## PROVIDED ENTRIES:
▬▬▬▬▬▬▬▬▬▬

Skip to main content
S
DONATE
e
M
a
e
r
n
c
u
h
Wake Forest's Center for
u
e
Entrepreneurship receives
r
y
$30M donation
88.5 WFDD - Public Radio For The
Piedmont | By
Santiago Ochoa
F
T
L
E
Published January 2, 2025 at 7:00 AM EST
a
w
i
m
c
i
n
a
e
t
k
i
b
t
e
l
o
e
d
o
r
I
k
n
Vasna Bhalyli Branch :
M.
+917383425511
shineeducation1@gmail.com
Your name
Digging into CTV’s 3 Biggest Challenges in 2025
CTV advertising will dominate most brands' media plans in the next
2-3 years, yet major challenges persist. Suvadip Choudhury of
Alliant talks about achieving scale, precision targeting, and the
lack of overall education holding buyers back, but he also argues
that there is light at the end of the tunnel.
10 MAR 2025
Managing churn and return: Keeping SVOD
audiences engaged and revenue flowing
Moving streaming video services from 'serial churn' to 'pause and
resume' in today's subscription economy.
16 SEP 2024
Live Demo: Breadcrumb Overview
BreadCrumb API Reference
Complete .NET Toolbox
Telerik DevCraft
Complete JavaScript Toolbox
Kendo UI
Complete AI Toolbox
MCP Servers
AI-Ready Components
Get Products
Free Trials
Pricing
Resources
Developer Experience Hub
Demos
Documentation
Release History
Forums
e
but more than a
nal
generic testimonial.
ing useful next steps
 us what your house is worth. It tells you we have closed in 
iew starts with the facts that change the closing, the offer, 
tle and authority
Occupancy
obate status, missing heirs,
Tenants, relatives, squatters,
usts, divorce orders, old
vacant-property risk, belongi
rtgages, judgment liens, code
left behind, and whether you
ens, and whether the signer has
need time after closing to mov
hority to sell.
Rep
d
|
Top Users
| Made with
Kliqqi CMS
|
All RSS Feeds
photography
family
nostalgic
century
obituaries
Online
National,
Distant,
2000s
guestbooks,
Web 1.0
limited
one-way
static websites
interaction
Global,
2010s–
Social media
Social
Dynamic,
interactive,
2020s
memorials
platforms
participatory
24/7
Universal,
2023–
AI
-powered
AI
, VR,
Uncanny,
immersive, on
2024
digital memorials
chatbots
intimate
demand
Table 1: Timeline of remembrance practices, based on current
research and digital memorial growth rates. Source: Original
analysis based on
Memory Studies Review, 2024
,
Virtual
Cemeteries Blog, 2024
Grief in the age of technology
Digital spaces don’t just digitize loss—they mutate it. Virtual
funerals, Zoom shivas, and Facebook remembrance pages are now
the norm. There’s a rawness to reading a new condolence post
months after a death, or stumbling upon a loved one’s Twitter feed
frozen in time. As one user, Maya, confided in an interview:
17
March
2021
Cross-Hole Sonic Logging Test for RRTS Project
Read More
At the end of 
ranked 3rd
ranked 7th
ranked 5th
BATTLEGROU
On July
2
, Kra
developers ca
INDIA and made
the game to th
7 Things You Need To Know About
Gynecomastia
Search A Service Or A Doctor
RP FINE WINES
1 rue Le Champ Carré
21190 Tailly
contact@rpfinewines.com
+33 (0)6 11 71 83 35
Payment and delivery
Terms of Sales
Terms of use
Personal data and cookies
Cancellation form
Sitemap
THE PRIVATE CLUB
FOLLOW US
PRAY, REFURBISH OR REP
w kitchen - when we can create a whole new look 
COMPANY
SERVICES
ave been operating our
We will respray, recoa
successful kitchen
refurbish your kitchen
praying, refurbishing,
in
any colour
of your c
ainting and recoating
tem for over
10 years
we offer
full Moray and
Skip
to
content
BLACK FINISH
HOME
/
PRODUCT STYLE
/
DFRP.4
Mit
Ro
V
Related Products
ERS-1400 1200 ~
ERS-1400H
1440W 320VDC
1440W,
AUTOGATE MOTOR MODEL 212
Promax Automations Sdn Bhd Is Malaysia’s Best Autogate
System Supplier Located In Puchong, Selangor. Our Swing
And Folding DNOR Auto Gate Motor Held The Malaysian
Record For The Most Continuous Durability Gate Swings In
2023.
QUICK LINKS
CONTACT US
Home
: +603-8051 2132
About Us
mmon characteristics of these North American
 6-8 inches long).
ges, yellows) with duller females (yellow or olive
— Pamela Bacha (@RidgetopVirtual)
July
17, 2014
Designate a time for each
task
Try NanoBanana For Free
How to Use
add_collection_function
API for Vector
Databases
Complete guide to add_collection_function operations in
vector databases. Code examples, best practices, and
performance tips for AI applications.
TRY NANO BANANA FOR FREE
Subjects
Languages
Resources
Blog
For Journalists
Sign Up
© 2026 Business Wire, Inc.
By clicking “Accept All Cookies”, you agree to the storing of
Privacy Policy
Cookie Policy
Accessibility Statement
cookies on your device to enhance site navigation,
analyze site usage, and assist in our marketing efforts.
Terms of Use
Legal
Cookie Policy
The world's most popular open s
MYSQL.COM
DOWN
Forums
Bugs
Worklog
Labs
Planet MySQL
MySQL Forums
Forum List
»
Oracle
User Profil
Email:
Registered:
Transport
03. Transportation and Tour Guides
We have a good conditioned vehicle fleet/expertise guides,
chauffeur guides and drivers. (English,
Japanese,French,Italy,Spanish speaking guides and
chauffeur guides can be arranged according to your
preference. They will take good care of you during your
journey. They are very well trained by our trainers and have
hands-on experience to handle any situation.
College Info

▬▬▬▬▬▬▬▬▬▬

## YOUR TASK:
Pull the text from each of the entries above and reproduce every line unchanged, in its original order.

## PROBLEM SOLUTION:
Skip to main content
S
DONATE
e
M
a
e
r
n
c
u
h
Wake Forest's Center for
u
e
Entrepreneurship receives
r
y
$30M donation
88.5 WFDD - Public Radio For The
Piedmont | By
Santiago Ochoa
F
T
L
E
Published January 2, 2025 at 7:00 AM EST
a
w
i
m
c
i
n
a
e
t
k
i
b
t
e
l
o
e
d
o
r
I
k
n
Vasna Bhalyli Branch :
M.
+917383425511
shineeducation1@gmail.com
Your name
Digging into CTV’s 3 Biggest Challenges in 2025
CTV advertising will dominate most brands' media plans in the next
2-3 years, yet major challenges persist. Suvadip Choudhury of
Alliant talks about achieving scale, precision targeting, and the
lack of overall education holding buyers back, but he also argues
that there is light at the end of the tunnel.
10 MAR 2025
Managing churn and return: Keeping SVOD
audiences engaged and revenue flowing
Moving streaming video services from 'serial churn' to 'pause and
resume' in today's subscription economy.
16 SEP 2024
Live Demo: Breadcrumb Overview
BreadCrumb API Reference
Complete .NET Toolbox
Telerik DevCraft
Complete JavaScript Toolbox
Kendo UI
Complete AI Toolbox
MCP Servers
AI-Ready Components
Get Products
Free Trials
Pricing
Resources
Developer Experience Hub
Demos
Documentation
Release History
Forums
e
but more than a
nal
generic testimonial.
ing useful next steps
 us what your house is worth. It tells you we have closed in 
iew starts with the facts that change the closing, the offer, 
tle and authority
Occupancy
obate status, missing heirs,
Tenants, relatives, squatters,
usts, divorce orders, old
vacant-property risk, belongi
rtgages, judgment liens, code
left behind, and whether you
ens, and whether the signer has
need time after closing to mov
hority to sell.
Rep
d
|
Top Users
| Made with
Kliqqi CMS
|
All RSS Feeds
photography
family
nostalgic
century
obituaries
Online
National,
Distant,
2000s
guestbooks,
Web 1.0
limited
one-way
static websites
interaction
Global,
2010s–
Social media
Social
Dynamic,
interactive,
2020s
memorials
platforms
participatory
24/7
Universal,
2023–
AI
-powered
AI
, VR,
Uncanny,
immersive, on
2024
digital memorials
chatbots
intimate
demand
Table 1: Timeline of remembrance practices, based on current
research and digital memorial growth rates. Source: Original
analysis based on
Memory Studies Review, 2024
,
Virtual
Cemeteries Blog, 2024
Grief in the age of technology
Digital spaces don’t just digitize loss—they mutate it. Virtual
funerals, Zoom shivas, and Facebook remembrance pages are now
the norm. There’s a rawness to reading a new condolence post
months after a death, or stumbling upon a loved one’s Twitter feed
frozen in time. As one user, Maya, confided in an interview:
17
March
2021
Cross-Hole Sonic Logging Test for RRTS Project
Read More
At the end of 
ranked 3rd
ranked 7th
ranked 5th
BATTLEGROU
On July
2
, Kra
developers ca
INDIA and made
the game to th
7 Things You Need To Know About
Gynecomastia
Search A Service Or A Doctor
RP FINE WINES
1 rue Le Champ Carré
21190 Tailly
contact@rpfinewines.com
+33 (0)6 11 71 83 35
Payment and delivery
Terms of Sales
Terms of use
Personal data and cookies
Cancellation form
Sitemap
THE PRIVATE CLUB
FOLLOW US
PRAY, REFURBISH OR REP
w kitchen - when we can create a whole new look 
COMPANY
SERVICES
ave been operating our
We will respray, recoa
successful kitchen
refurbish your kitchen
praying, refurbishing,
in
any colour
of your c
ainting and recoating
tem for over
10 years
we offer
full Moray and
Skip
to
content
BLACK FINISH
HOME
/
PRODUCT STYLE
/
DFRP.4
Mit
Ro
V
Related Products
ERS-1400 1200 ~
ERS-1400H
1440W 320VDC
1440W,
AUTOGATE MOTOR MODEL 212
Promax Automations Sdn Bhd Is Malaysia’s Best Autogate
System Supplier Located In Puchong, Selangor. Our Swing
And Folding DNOR Auto Gate Motor Held The Malaysian
Record For The Most Continuous Durability Gate Swings In
2023.
QUICK LINKS
CONTACT US
Home
: +603-8051 2132
About Us
mmon characteristics of these North American
 6-8 inches long).
ges, yellows) with duller females (yellow or olive
— Pamela Bacha (@RidgetopVirtual)
July
17, 2014
Designate a time for each
task
Try NanoBanana For Free
How to Use
add_collection_function
API for Vector
Databases
Complete guide to add_collection_function operations in
vector databases. Code examples, best practices, and
performance tips for AI applications.
TRY NANO BANANA FOR FREE
Subjects
Languages
Resources
Blog
For Journalists
Sign Up
© 2026 Business Wire, Inc.
By clicking “Accept All Cookies”, you agree to the storing of
Privacy Policy
Cookie Policy
Accessibility Statement
cookies on your device to enhance site navigation,
analyze site usage, and assist in our marketing efforts.
Terms of Use
Legal
Cookie Policy
The world's most popular open s
MYSQL.COM
DOWN
Forums
Bugs
Worklog
Labs
Planet MySQL
MySQL Forums
Forum List
»
Oracle
User Profil
Email:
Registered:
Transport
03. Transportation and Tour Guides
We have a good conditioned vehicle fleet/expertise guides,
chauffeur guides and drivers. (English,
Japanese,French,Italy,Spanish speaking guides and
chauffeur guides can be arranged according to your
preference. They will take good care of you during your
journey. They are very well trained by our trainers and have
hands-on experience to handle any situation.
College Info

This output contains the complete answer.